(Stored data)
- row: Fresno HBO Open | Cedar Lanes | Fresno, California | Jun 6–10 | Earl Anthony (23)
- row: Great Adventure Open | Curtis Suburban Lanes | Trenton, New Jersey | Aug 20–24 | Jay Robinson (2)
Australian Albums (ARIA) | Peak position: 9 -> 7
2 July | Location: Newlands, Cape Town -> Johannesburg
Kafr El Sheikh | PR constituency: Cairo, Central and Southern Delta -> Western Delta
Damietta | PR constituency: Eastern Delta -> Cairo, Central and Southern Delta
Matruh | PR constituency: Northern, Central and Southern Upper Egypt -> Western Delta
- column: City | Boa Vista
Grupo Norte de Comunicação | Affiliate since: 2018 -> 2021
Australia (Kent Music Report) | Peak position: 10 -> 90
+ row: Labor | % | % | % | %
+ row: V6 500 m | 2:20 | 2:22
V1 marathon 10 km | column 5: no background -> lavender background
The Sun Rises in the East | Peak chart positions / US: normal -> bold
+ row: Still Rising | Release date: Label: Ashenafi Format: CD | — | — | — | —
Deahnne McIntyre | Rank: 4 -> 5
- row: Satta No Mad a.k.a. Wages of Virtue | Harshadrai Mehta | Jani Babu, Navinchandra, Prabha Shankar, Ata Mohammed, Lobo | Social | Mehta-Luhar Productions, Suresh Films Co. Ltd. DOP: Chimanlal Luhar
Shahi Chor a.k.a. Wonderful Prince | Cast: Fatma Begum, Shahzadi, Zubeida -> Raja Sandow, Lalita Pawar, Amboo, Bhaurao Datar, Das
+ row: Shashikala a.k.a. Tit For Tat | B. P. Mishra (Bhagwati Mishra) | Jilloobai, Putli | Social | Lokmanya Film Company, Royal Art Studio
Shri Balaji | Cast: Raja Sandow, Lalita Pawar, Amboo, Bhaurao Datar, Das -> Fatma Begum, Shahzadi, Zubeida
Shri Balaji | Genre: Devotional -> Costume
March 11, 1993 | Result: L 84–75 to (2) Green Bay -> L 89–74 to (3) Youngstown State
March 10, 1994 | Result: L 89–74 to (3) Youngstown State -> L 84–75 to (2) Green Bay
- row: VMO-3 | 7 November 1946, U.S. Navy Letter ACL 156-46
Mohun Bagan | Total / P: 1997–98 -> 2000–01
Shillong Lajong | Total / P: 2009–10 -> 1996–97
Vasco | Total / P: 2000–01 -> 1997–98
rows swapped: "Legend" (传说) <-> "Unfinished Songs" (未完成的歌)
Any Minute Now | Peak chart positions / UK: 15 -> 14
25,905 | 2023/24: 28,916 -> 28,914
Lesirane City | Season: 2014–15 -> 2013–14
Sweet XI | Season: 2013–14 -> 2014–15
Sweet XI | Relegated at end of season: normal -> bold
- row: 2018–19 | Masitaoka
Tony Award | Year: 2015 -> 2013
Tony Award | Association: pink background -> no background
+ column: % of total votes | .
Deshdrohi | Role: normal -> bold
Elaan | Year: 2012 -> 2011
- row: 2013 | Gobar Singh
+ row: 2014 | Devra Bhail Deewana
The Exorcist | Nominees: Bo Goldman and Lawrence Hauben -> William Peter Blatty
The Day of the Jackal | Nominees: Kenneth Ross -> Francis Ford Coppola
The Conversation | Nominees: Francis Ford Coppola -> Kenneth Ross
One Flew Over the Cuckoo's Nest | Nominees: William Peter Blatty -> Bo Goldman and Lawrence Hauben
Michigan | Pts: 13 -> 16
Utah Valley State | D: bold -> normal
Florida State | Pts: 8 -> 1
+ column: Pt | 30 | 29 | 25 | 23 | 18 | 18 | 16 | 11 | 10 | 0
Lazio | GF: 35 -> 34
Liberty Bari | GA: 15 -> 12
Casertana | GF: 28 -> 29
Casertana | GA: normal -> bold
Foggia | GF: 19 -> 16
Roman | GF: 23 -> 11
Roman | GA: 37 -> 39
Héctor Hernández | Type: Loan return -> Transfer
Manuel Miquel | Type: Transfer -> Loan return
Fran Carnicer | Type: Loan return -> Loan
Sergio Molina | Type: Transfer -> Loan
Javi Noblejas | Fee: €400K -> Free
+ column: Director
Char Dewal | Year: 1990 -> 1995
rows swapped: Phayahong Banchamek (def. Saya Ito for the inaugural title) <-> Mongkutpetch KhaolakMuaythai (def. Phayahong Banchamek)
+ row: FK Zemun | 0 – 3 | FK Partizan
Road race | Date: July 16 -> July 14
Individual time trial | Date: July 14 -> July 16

> Exercise
Rewrite all of the records with every "Loan return" replaced by "Return from loan". Leave everything else unchanged.

> Result of this exercise
- row: Fresno HBO Open | Cedar Lanes | Fresno, California | Jun 6–10 | Earl Anthony (23)
- row: Great Adventure Open | Curtis Suburban Lanes | Trenton, New Jersey | Aug 20–24 | Jay Robinson (2)
Australian Albums (ARIA) | Peak position: 9 -> 7
2 July | Location: Newlands, Cape Town -> Johannesburg
Kafr El Sheikh | PR constituency: Cairo, Central and Southern Delta -> Western Delta
Damietta | PR constituency: Eastern Delta -> Cairo, Central and Southern Delta
Matruh | PR constituency: Northern, Central and Southern Upper Egypt -> Western Delta
- column: City | Boa Vista
Grupo Norte de Comunicação | Affiliate since: 2018 -> 2021
Australia (Kent Music Report) | Peak position: 10 -> 90
+ row: Labor | % | % | % | %
+ row: V6 500 m | 2:20 | 2:22
V1 marathon 10 km | column 5: no background -> lavender background
The Sun Rises in the East | Peak chart positions / US: normal -> bold
+ row: Still Rising | Release date: Label: Ashenafi Format: CD | — | — | — | —
Deahnne McIntyre | Rank: 4 -> 5
- row: Satta No Mad a.k.a. Wages of Virtue | Harshadrai Mehta | Jani Babu, Navinchandra, Prabha Shankar, Ata Mohammed, Lobo | Social | Mehta-Luhar Productions, Suresh Films Co. Ltd. DOP: Chimanlal Luhar
Shahi Chor a.k.a. Wonderful Prince | Cast: Fatma Begum, Shahzadi, Zubeida -> Raja Sandow, Lalita Pawar, Amboo, Bhaurao Datar, Das
+ row: Shashikala a.k.a. Tit For Tat | B. P. Mishra (Bhagwati Mishra) | Jilloobai, Putli | Social | Lokmanya Film Company, Royal Art Studio
Shri Balaji | Cast: Raja Sandow, Lalita Pawar, Amboo, Bhaurao Datar, Das -> Fatma Begum, Shahzadi, Zubeida
Shri Balaji | Genre: Devotional -> Costume
March 11, 1993 | Result: L 84–75 to (2) Green Bay -> L 89–74 to (3) Youngstown State
March 10, 1994 | Result: L 89–74 to (3) Youngstown State -> L 84–75 to (2) Green Bay
- row: VMO-3 | 7 November 1946, U.S. Navy Letter ACL 156-46
Mohun Bagan | Total / P: 1997–98 -> 2000–01
Shillong Lajong | Total / P: 2009–10 -> 1996–97
Vasco | Total / P: 2000–01 -> 1997–98
rows swapped: "Legend" (传说) <-> "Unfinished Songs" (未完成的歌)
Any Minute Now | Peak chart positions / UK: 15 -> 14
25,905 | 2023/24: 28,916 -> 28,914
Lesirane City | Season: 2014–15 -> 2013–14
Sweet XI | Season: 2013–14 -> 2014–15
Sweet XI | Relegated at end of season: normal -> bold
- row: 2018–19 | Masitaoka
Tony Award | Year: 2015 -> 2013
Tony Award | Association: pink background -> no background
+ column: % of total votes | .
Deshdrohi | Role: normal -> bold
Elaan | Year: 2012 -> 2011
- row: 2013 | Gobar Singh
+ row: 2014 | Devra Bhail Deewana
The Exorcist | Nominees: Bo Goldman and Lawrence Hauben -> William Peter Blatty
The Day of the Jackal | Nominees: Kenneth Ross -> Francis Ford Coppola
The Conversation | Nominees: Francis Ford Coppola -> Kenneth Ross
One Flew Over the Cuckoo's Nest | Nominees: William Peter Blatty -> Bo Goldman and Lawrence Hauben
Michigan | Pts: 13 -> 16
Utah Valley State | D: bold -> normal
Florida State | Pts: 8 -> 1
+ column: Pt | 30 | 29 | 25 | 23 | 18 | 18 | 16 | 11 | 10 | 0
Lazio | GF: 35 -> 34
Liberty Bari | GA: 15 -> 12
Casertana | GF: 28 -> 29
Casertana | GA: normal -> bold
Foggia | GF: 19 -> 16
Roman | GF: 23 -> 11
Roman | GA: 37 -> 39
Héctor Hernández | Type: Return from loan -> Transfer
Manuel Miquel | Type: Transfer -> Return from loan
Fran Carnicer | Type: Return from loan -> Loan
Sergio Molina | Type: Transfer -> Loan
Javi Noblejas | Fee: €400K -> Free
+ column: Director
Char Dewal | Year: 1990 -> 1995
rows swapped: Phayahong Banchamek (def. Saya Ito for the inaugural title) <-> Mongkutpetch KhaolakMuaythai (def. Phayahong Banchamek)
+ row: FK Zemun | 0 – 3 | FK Partizan
Road race | Date: July 16 -> July 14
Individual time trial | Date: July 14 -> July 16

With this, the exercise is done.